● Task requirements
1. Answer these questions from the notebook code, each on its own line and marked as the questions are.
(a) What string is assigned to CROPPED_PATH?
(b) To what dimensions does the transform named clean resize images?
(c) Which pretrained torchvision model is loaded?
2. In the notebook code, rewrite the block that begins "clean = transforms.Compose([" as a short list of its steps, keeping the values it uses.

● Study text
In [1]:
import numpy as np
import pandas as pd
import os
import cv2

import warnings
warnings.filterwarnings("ignore")

In [2]:
CROPPED_PATH =  'cp'


In [3]:
import torch 
from torch import nn
from PIL import Image
from torchvision import transforms

In [7]:
clean = transforms.Compose([
    transforms.Resize((224, 224)),
    transforms.ToTensor(),
    transforms.Normalize(mean=[0.485, 0.456, 0.406], std=[0.229, 0.224, 0.225]),
])

In [9]:
import torchvision
resnet18=torchvision.models.resnet18(pretrained=True)
resnet18_ls=nn.Sequential(
    *(list(resnet18.children())[:-1])
)

● Record set
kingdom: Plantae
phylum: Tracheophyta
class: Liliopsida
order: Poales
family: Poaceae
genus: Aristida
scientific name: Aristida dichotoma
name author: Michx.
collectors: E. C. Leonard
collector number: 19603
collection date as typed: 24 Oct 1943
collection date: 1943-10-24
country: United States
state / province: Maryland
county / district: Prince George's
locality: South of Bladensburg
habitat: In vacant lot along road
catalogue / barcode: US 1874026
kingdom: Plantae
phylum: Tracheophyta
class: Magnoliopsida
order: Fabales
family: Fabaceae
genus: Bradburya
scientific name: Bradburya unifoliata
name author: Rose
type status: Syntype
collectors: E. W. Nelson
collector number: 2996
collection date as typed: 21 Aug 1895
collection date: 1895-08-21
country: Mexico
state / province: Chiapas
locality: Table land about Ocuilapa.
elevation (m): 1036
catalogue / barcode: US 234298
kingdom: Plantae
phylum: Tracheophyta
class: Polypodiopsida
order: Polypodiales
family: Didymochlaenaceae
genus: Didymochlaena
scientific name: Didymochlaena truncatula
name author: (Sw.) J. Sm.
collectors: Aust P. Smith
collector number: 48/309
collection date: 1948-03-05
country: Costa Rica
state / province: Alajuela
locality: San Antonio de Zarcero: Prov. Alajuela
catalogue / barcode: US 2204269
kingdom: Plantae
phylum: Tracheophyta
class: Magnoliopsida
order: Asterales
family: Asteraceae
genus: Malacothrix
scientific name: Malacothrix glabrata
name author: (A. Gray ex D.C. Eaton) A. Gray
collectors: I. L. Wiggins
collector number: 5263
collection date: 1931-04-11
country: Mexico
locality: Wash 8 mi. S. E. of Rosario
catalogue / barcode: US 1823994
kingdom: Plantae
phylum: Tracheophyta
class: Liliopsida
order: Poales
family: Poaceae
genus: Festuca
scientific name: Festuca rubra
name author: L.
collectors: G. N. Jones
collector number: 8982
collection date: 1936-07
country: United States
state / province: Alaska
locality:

● Responses for each task
1.
(a) 'cp'
(b) 224 by 224
(c) resnet18

2.
The transform named clean applies these steps in order:
- Resize to 224 × 224.
- Convert to a tensor.
- Normalize with mean [0.485, 0.456, 0.406] and standard deviation [0.229, 0.224, 0.225].